Instructions to follow:
Exact copy required. Repeat the records, but keep the pictures out.

(Stored data entries)
'''
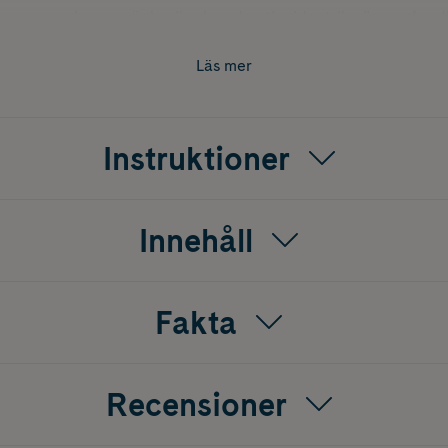
en concealer som är berikad med antioxidantrika ”superfood”-
enfri och veganvänlig.
Läs mer
tverkar fina linjer och rynkor. Mild formula som kan användas
ination av ginseng, grönt te och vitamin B som boostar hude
Instruktioner
e mer hälsosam hud.
yster och näring åt huden med bland annat gurkmeja och fläde
Innehåll
varar fukten i huden.
ande och revitaliserar trött hud.
Fakta
Recensioner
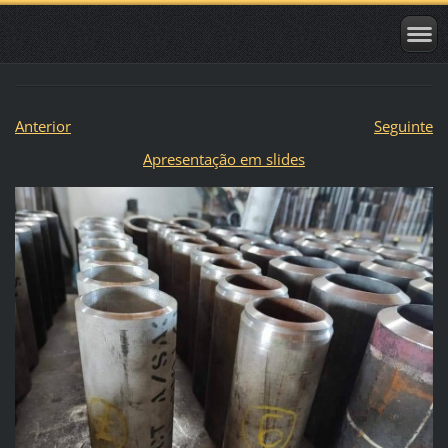
Anterior
Seguinte
Apresentação em slides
'''
Task result:
en concealer som är berikad med antioxidantrika ”superfood”-
enfri och veganvänlig.
Läs mer
tverkar fina linjer och rynkor. Mild formula som kan användas
ination av ginseng, grönt te och vitamin B som boostar hude
Instruktioner
e mer hälsosam hud.
yster och näring åt huden med bland annat gurkmeja och fläde
Innehåll
varar fukten i huden.
ande och revitaliserar trött hud.
Fakta
Recensioner
Anterior
Seguinte
Apresentação em slides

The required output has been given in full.